Begin insomniac academic blogging:
In trying to navigate the academic world, I find myself sniffing the air through conversations, email exchanges, tweets. Since this feels like part of my full time job, I have been approaching the task with gusto and believe I am learning rapidly.
Intellectual fashions shift quickly. A year ago I first heard the term “digital humanities”. At the time, it appeared to be controversial but on the rise. Now, it seems like something people are either disillusioned with or pissed about. (What’s this based on? A couple conversations this week, a few tweets. Is that sufficient grounds to reify a ‘trend’?)
I have no dog in that race yet. I can’t claim to understand what “digital humanities” means. But from what I gather, it represents a serious attempt to approach text in its quantitative/qualitative duality.
It seems that such a research program would: (a) fall short of traditional humanities methods at first, due to the primitive nature of the tools available, (b) become more insightful as the tools develop, and so (c) be both disgusting and threatening to humanities scholars who would prefer that their industry not be disrupted.
I was reminded through an exchange with some Facebook Marxists that Hegel wrote about the relationship between the quantitative and the qualitative. I forget if quantity was a moment in transition to quality, or the other way around, or if they bear some mutual relationship, for Hegel.
I’m both exhausted about and excited that in order to understand the evolution of the environment I’m in, and make strategic choices about how to apply myself, I have to (re?)read some Hegel. I believe the relevant sections are this and this from his Science of Logic.
This just in! Information about why people are outraged by digital humanities!
There we have it. Confirmation that outrage at digital humanities is against the funding of research based on the assumption that “that formal characteristics of a text may also be of importance in calling a fictional text literary or non-literary, and good or bad”–i.e., that some aspects of literary quality may be reducible to quantitative properties of the text.

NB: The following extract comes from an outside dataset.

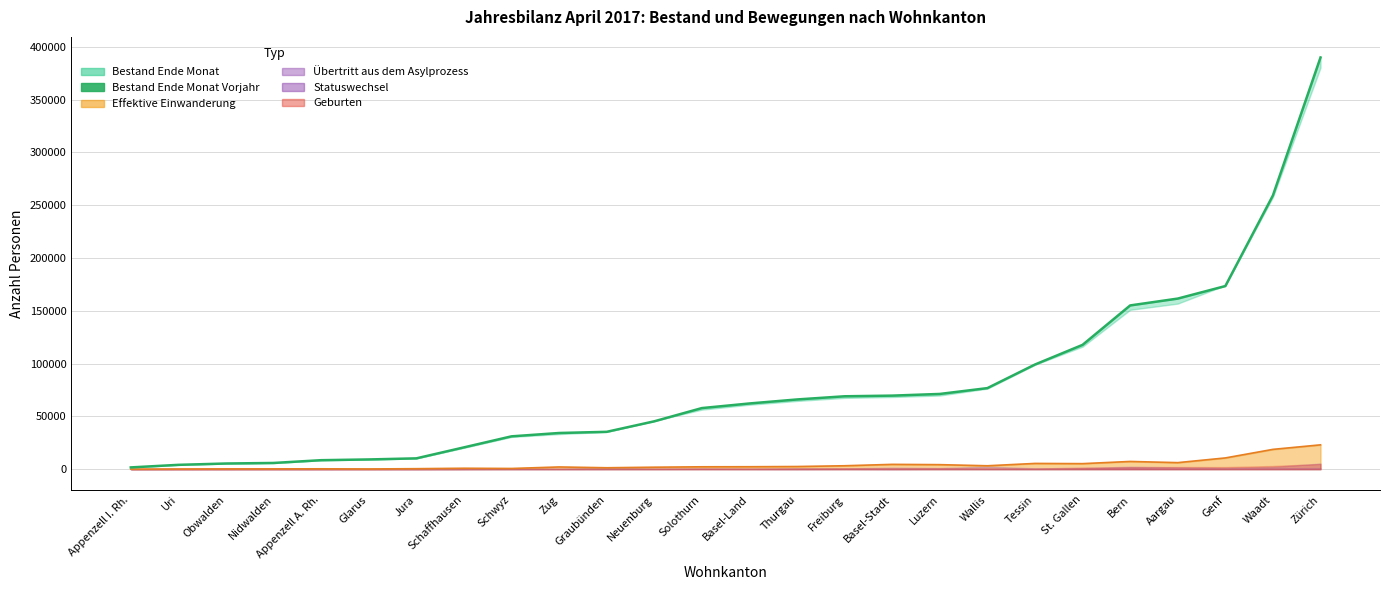

Rank the categories by value from lowest to highest.

Appenzell I. Rh., Uri, Obwalden, Nidwalden, Appenzell A. Rh., Glarus, Jura, Schaffhausen, Schwyz, Zug, Graubünden, Neuenburg, Solothurn, Basel-Land, Thurgau, Freiburg, Basel-Stadt, Luzern, Wallis, Tessin, St. Gallen, Bern, Aargau, Genf, Waadt, Zürich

A lot of progress has been made in psychology by assuming that psychological properties–manifestly qualitative–supervene on quantitatively articulated properties of physical reality. The study of neurocomputation, for example, depends on this. This leads to all sorts of cool new technology, like prosthetic limbs and hearing aids and combat drones controlled by dreaming children (potentially).
So, is it safe to say that if you’re against digital humanities, you are against the unremitting march of technical progress? I suppose I could see why one would be, but I think that’s something we have to take a gamble on, steering it as we go.
In related news, I am getting a lot out of my course on statistical learning theory. Looking up something I wanted to include in this post just now about what I’ve been learning, I found this funny picture:
One thing that’s great about this picture is how it makes explicit how, in a model of the mind adopted by statistical cognitive science theorists, The World is understood by us through a mentally internal Estimator whose parameters are strictly speaking quantitative. They are quantitative because they are posited to instantiate certain algorithms, such as those derived by statistical learning theorists. These algorithmic functions presumably supervene on a neurocomputational substrate.
But that’s a digression. What I wanted to say is how exciting belief propagation algorithms for computing marginal probabilities on probabilistic graphical models are!
What’s exciting about them is the promise they hold for the convergence of opinion onto correct belief based on a simple algorithm. Each node in a network of variables listens to all of its neighbors. Occasionally (on a schedule whose parameters are free for optimization to context) the node will synthesize the state of all of its neighbors except one, then push that “message” to its neighbor, who is listening…
…and so on, recursively. This algorithm has nice mathematically guaranteed convergence properties when the underlying graph has no cycles. Meaning, the algorithm finds the truth about the marginal probabilities of the nodes in a guaranteed amount of time.
It also has some nice empirically determined properties when the underlying graph has cycles.
The metaphor is loose, at this point. If I could dream my thesis into being at this moment, it would be a theoretical reduction of discourse on the internet (as a special case of discourse in general) to belief propagation on probabilistic graphical models. Ideally, it would have to account for adversarial agents within the system (i.e. it would have to be analyzed for its security properties), and support design recommendations for technology that catalyzed the process.
I think it’s possible. Not done alone, of course, but what projects are ever really undertaken alone?
Would it be good for the world? I’m not sure. Maybe if done right.